▶ _Task instructions_
Among the lines below, take the one holding "text [118, 1388, 1122, 1618]", the one holding "Page size: 1275x1650.", and all lines between them. Set them down exactly.

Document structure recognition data
_ _ _ _
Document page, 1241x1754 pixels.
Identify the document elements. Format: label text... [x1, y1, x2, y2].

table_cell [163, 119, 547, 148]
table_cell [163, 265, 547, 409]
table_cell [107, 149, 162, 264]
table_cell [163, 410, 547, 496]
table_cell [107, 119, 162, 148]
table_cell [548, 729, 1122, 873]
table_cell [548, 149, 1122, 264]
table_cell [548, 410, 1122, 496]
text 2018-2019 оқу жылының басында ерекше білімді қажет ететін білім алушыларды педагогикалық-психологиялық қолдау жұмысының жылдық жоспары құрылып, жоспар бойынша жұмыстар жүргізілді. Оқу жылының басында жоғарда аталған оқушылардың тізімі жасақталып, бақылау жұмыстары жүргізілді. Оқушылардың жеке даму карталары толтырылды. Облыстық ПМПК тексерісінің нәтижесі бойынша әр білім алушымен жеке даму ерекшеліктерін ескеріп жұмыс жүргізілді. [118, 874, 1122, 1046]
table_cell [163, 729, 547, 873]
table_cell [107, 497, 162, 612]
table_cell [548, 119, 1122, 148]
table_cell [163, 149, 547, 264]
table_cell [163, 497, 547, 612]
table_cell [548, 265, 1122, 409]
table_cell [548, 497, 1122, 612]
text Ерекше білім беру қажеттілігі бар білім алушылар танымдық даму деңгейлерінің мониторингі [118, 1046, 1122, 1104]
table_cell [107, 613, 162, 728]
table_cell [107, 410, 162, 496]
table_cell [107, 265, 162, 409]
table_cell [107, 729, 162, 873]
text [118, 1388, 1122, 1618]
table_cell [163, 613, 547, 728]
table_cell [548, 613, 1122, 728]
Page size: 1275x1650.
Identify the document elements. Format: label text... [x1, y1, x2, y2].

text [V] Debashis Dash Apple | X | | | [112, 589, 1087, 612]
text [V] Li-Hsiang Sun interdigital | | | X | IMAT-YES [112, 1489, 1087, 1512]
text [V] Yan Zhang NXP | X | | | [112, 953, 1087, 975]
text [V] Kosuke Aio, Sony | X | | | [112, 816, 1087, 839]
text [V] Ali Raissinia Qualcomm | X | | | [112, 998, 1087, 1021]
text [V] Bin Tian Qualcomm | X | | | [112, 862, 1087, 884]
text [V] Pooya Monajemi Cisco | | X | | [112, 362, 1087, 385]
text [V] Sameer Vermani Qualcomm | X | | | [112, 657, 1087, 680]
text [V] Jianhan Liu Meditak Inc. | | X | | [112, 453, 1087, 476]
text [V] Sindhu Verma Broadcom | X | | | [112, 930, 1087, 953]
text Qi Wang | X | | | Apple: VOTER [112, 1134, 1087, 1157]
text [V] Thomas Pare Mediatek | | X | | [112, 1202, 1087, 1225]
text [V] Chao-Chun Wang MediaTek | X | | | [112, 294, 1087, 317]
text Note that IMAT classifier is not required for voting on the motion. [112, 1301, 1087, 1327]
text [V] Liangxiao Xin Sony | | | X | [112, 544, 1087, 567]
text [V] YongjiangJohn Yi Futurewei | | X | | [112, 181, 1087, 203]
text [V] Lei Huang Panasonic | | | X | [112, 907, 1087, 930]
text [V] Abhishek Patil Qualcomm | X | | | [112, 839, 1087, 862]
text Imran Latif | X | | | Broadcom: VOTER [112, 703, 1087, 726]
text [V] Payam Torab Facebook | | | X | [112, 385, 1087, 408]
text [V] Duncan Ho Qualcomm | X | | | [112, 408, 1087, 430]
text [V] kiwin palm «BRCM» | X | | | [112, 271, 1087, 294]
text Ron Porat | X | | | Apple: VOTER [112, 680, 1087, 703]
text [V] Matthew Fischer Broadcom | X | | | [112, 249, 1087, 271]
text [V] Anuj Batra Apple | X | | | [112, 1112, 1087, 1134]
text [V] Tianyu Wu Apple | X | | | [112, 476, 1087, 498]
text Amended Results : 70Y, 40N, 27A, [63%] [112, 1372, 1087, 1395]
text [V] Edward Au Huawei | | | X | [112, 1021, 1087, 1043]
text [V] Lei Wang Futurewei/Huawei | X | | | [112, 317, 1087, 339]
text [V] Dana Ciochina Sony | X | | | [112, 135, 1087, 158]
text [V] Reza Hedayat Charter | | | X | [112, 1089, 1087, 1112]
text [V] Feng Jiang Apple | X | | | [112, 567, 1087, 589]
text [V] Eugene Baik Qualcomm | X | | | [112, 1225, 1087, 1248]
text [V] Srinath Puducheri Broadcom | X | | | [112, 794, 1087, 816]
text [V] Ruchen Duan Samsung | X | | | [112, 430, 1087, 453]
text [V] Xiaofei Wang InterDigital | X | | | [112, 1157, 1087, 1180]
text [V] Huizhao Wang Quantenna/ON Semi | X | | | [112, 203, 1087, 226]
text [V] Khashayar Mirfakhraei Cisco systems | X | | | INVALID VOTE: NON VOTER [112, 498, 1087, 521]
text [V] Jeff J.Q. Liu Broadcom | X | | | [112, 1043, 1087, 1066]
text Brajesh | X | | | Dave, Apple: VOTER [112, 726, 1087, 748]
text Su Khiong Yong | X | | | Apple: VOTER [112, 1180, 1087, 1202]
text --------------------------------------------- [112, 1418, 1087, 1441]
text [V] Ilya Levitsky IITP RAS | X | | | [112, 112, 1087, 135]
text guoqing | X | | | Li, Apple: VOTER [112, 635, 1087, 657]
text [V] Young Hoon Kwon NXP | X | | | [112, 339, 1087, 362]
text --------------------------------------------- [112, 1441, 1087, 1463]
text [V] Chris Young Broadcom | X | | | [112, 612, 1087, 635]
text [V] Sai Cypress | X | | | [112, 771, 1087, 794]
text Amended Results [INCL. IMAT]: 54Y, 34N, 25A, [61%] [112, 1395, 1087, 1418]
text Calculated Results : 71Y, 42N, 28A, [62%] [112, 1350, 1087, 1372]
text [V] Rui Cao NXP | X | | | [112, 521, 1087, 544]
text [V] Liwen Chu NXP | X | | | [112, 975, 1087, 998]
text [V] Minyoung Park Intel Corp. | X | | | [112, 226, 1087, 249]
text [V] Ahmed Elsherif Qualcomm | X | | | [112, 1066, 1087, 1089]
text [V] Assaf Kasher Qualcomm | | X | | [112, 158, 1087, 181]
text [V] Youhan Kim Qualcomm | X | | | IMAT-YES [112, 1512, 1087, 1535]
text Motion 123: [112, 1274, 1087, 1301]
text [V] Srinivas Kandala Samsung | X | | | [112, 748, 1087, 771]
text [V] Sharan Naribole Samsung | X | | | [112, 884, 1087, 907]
_ _ _ _
▶ _Solution to this task_
text [118, 1388, 1122, 1618]
table_cell [163, 613, 547, 728]
table_cell [548, 613, 1122, 728]
Page size: 1275x1650.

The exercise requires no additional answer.